In Rose Cave’s mind there sat a pretty gravestone, a thing of elegance, slim and beautifully cut, bearing upon it the name of Mr Bird together with his two important dates and a single line from the wisdom of St Paul. Miss Clerricot saw a similar thing, a tombstone that was elegant too, though
a little dumpier and which bore the comforting words of Pope: Oh, the pain, the bliss of dying! Inordinate mastery of human affairs the tombstone said for Mr Scribbin; and nothing, save name and dates, for Venables. By discreet nodding and winking. Nurse Clock had agreed with everyone in a private way, even with Mr Obd, who had thought it a good idea in the interests of economy to have simply a plain stone: a virgin surface, as he put it, without any words at all.
Late that same evening, at nine forty-two, the hall-door bell of The Boarding-House rang and an intoxicated man entered the hall and was led by Gallelty to the television lounge.
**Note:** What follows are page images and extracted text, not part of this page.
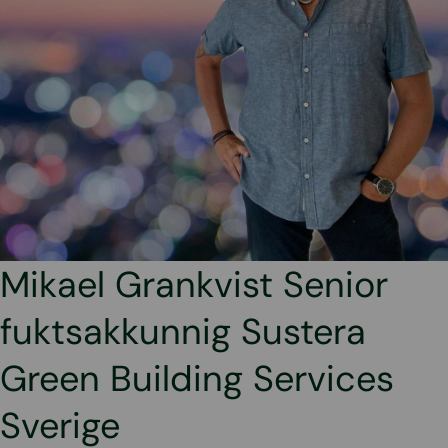
Mikael Grankvist Senior
fuktsakkunnig Sustera
Green Building Services
Sverige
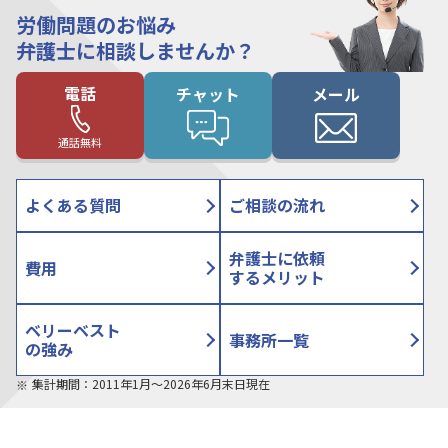
労働問題のお悩み
弁護士に相談しませんか？
電話
チャット
メール
通話無料
よくある質問
ご相談の流れ
弁護士に依頼
費用
するメリット
ベリーベスト
事務所一覧
の強み
集計期間：2011年1月〜2026年6月末日現在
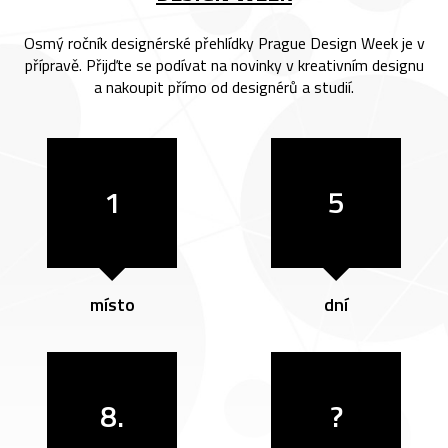
Osmý ročník designérské přehlídky Prague Design Week je v
přípravě. Přijďte se podívat na novinky v kreativním designu
a nakoupit přímo od designérů a studií.
1
5
místo
dní
8.
?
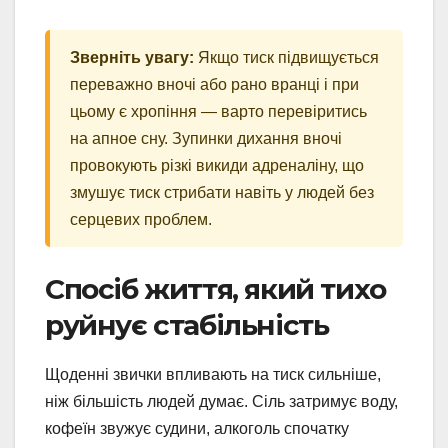
Зверніть увагу:
Якщо тиск підвищується
переважно вночі або рано вранці і при
цьому є хропіння — варто перевіритись
на апное сну. Зупинки дихання вночі
провокують різкі викиди адреналіну, що
змушує тиск стрибати навіть у людей без
серцевих проблем.
Спосіб життя, який тихо
руйнує стабільність
Щоденні звички впливають на тиск сильніше,
ніж більшість людей думає. Сіль затримує воду,
кофеїн звужує судини, алкоголь спочатку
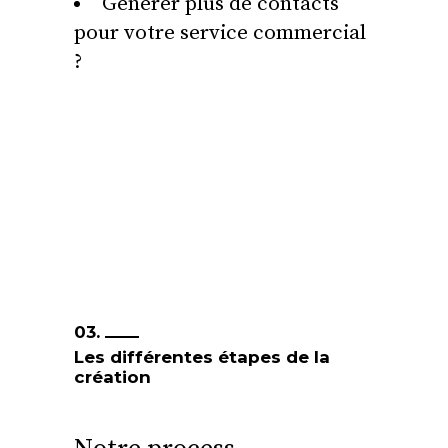
Générer plus de contacts
pour votre service commercial
?
03.
Les différentes étapes de la
création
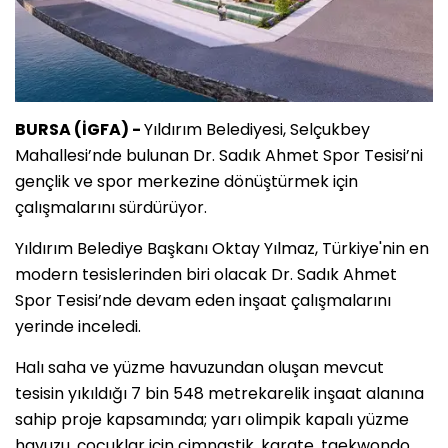
BURSA (İGFA) -
Yıldırım Belediyesi, Selçukbey
Mahallesi’nde bulunan Dr. Sadık Ahmet Spor Tesisi’ni
gençlik ve spor merkezine dönüştürmek için
çalışmalarını sürdürüyor.
Yıldırım Belediye Başkanı Oktay Yılmaz, Türkiye'nin en
modern tesislerinden biri olacak Dr. Sadık Ahmet
Spor Tesisi’nde devam eden inşaat çalışmalarını
yerinde inceledi.
Halı saha ve yüzme havuzundan oluşan mevcut
tesisin yıkıldığı 7 bin 548 metrekarelik inşaat alanına
sahip proje kapsamında; yarı olimpik kapalı yüzme
havuzu, çocuklar için cimnastik, karate, taekwondo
The man, a small and almost elderly person, merry on the surface but seeming depressed beneath it, gave his name and stated his business. He spoke generally, to the collected residents, for his business, he claimed, lay with them all. He was the solicitor with whom Mr Bird had deposited his will. He called so late, he said, because he wished to find them all together and to read out the news to the collected company. Later on, Studdy put out a story that the solicitor was not fully speaking the truth; that he came so late because he was a solicitor only by night and pursued some different trade by day. Certainly, the aspect of the man lent some credence to Studdy’s claim: there was a seediness about his clothes and about his face; he had not led a dissipated life, one would have guessed, but somewhere in his life something had gone wrong. Studdy, who took against the man, although he had no call to, for the man insisted upon waiting for Studdy’s return before making an announcement, put it about that in the daytime the man was employed as a postal official.
‘Will you take cocoa, sir,’ said Major Eele, ‘while we wait for Mr Studdy?’
There was excitement in the television lounge; it ran around from face to face. It was there not because of personal expectations but because at least they would know what was to become of The Boarding-House.